En quittant la salle où j'avais passé les tests, je me suis dirigée vers le service de santé, à l'étage des consultations psychologiques. La secrétaire m'a expliqué que, mon nom n'apparaissant pas dans la machine, je ne pouvais avoir de rendez-vous avec un psychologue. Il fallait attendre que je sois « dans le système », c'est à dire après mon inscription, qui aura lieu dans une semaine, si du moins je suis admise aux tests, dont les résultats conditionnent également l'accès aux soins dont j'ai un besoin urgent, besoin de parler, de verser des larmes – ça y est, elles coulent maintenant, elles n'attendront pas une semaine – alors tant pis, mes mots n'auront d'écho que sur le papier. La mort ne prend pas rendez-vous, elle.

 

La ville est neuve et belle. Neuve pour moi car nouvellement arrivée d'au-delà d'un océan glacé que j'ai trouvé la force de traverser, me jurant que je laissais derrière moi ma carrière de victime. C'est à l'aéroport, à l'instant où j'ai compris que je m'éloignais inexorablement de mes proches, que je me le suis promis : mon enfance torturée ne me poursuivrait pas au-delà de cet instant. J'ai serré les dents pour ne pas pleurer, j'ai relevé la tête et je suis montée dans l'avion en traversant le tarmac en courant. La vie m'a rappelée à l'ordre : victime tu es, victime tu dois rester. La belle affaire.

 

Une vieille dame toute fripée se plante devant mon siège et me fixe sans rien dire. Je sens là comme un appel muet à lui céder ma place... Elle ne connaît pas sa chance, la vieille, elle au moins ça se voit qu'elle est fatiguée de la vie. Je n'ai pas suffisamment de rides, pas de carte d'invalidité ni de béquilles pour pouvoir prétendre à un quelconque soulagement de la part de mes congénères. Je lui ai laissé ma place.

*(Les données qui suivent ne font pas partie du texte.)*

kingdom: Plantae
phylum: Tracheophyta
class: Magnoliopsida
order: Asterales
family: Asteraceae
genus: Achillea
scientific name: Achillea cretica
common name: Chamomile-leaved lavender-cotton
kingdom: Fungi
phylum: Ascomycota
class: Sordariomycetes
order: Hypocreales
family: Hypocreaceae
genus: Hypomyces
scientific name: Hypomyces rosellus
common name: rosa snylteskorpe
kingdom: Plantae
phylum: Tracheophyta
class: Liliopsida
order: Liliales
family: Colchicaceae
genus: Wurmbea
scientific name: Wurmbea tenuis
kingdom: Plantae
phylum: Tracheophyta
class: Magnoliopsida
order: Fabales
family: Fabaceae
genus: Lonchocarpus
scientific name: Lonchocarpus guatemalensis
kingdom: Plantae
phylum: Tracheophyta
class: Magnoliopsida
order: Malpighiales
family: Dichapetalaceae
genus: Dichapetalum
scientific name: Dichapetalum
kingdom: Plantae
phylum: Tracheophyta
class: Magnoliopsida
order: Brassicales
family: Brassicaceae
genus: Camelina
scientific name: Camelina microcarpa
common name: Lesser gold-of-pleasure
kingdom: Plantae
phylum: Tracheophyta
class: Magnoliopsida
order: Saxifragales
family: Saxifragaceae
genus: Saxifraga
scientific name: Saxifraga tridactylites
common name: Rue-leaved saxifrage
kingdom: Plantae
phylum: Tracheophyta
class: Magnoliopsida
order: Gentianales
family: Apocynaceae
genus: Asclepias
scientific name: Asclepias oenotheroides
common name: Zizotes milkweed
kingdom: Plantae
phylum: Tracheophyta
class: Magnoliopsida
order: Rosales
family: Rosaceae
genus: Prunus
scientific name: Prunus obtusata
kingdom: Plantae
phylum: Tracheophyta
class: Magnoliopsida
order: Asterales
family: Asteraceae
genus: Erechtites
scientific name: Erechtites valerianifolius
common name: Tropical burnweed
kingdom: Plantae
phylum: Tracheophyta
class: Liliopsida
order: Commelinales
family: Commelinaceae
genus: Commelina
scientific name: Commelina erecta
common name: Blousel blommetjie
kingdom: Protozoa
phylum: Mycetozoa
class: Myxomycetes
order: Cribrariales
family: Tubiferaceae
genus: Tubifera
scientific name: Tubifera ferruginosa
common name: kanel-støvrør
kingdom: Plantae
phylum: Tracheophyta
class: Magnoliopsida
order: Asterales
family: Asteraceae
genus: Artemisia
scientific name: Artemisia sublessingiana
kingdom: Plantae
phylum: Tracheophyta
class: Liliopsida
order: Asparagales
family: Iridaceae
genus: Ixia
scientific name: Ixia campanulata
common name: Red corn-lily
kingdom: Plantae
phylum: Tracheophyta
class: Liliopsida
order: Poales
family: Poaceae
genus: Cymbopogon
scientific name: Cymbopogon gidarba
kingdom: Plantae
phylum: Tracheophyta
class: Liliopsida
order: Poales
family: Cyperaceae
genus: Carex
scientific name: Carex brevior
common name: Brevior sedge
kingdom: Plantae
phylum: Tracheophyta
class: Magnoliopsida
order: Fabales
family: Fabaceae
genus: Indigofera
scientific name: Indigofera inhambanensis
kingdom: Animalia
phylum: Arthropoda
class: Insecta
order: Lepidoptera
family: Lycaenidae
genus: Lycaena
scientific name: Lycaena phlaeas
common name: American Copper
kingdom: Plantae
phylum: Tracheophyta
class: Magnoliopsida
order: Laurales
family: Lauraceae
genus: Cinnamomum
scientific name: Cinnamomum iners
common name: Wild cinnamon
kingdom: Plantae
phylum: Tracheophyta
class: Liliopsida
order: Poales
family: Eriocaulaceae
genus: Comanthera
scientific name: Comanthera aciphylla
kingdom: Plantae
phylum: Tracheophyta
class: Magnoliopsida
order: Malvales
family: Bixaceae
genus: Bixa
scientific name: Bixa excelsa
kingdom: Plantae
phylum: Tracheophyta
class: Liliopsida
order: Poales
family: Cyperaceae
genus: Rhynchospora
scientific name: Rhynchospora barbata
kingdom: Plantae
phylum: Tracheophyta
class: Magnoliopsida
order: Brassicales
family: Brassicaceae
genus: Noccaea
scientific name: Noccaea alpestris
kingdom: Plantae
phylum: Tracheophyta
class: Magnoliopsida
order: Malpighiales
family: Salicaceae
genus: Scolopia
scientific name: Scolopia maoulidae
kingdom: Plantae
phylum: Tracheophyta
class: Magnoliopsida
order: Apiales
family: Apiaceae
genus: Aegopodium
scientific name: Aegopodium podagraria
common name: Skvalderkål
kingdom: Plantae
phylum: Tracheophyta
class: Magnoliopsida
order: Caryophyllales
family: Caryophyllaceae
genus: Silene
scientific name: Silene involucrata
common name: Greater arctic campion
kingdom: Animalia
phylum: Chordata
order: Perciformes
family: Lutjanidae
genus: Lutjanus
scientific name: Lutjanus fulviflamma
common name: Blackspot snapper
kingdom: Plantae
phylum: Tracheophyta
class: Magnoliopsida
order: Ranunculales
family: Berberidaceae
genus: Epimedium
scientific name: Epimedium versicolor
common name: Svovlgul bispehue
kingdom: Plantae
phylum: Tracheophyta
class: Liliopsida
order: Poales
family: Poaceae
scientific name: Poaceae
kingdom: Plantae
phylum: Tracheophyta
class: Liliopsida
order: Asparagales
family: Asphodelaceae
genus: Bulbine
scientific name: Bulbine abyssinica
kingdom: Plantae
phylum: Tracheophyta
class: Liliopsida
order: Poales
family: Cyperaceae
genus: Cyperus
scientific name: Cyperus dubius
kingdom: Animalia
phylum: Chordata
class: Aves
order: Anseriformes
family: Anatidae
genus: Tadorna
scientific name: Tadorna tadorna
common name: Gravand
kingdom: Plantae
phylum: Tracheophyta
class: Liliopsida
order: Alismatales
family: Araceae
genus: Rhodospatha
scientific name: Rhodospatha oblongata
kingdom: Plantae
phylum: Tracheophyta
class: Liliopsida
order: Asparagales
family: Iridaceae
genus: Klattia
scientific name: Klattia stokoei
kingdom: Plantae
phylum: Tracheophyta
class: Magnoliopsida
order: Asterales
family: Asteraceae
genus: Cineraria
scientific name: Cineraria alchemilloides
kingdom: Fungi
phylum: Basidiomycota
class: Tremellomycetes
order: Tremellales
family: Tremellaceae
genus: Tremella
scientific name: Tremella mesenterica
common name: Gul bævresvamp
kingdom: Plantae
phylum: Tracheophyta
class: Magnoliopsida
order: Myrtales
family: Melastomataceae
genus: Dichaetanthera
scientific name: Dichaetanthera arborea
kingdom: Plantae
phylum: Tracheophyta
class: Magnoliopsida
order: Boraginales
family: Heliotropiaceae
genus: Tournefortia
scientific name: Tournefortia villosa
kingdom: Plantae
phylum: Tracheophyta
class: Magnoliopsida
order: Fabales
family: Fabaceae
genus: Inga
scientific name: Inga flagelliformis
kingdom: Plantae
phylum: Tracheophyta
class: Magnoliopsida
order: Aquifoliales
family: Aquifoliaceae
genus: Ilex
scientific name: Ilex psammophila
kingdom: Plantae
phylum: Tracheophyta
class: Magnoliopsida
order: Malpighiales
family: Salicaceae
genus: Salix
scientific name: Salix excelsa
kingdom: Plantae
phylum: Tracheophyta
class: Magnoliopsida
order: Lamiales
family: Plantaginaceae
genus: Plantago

En me levant, j'ai senti le sang couler entre mes jambes. La vieille ne m'a pas remerciée, comme si, l'âge aidant, elle avait oublié la politesse. Un Alzheimer sélectif, en quelque sorte.

 

C'est au terminus que je suis descendue. J'ai aimé marcher seule dans les rues de cette ville inconnue. Malgré l'absurdité du monde humain, je suis heureuse d'être parmi les vivants. La caresse du vent chaud sur ma peau, la lumière du soleil qui danse et joue avec l'ombre des arbres, les écureuils qui ne s'effraient même pas à mon approche, tout me semble si nouveau et si beau, comme si mon regard sur le monde était neuf.

 

En rentrant chez moi, j'ai dessiné mon bébé avec des ailes d'ange et je l'ai jeté à la poubelle. J'avais besoin de symboles pour que mon esprit comprenne qu'il devait faire le deuil d'un être invisible. J'aurais pu aller enterrer mon dessin dans la nature, afin de témoigner du respect que j'éprouvais pour cette vie perdue. Mais j'ai plus que du respect pour la vie, quelque chose qui s'apparente à de la rage. Il me fallait un symbole plus fort et plus choquant qu'une simple sépulture.

 

Ce qui devait être une renaissance fut une re-mort. Après avoir senti la mort si proche durant mon enfance, je venais à nouveau de laisser la vie s'en aller. J'ai regardé les éboueurs s'éloigner, emportant le sac dans lequel j'avais jeté mon bébé... C'était comme un fleuve dont j'étais la source et qui s'éloignait de moi inexorablement, sans que je puisse l'arrêter, une source d'amour à l'origine du monde. Au commencement était le verbe aimer. Chaque jour, tout est à commencer.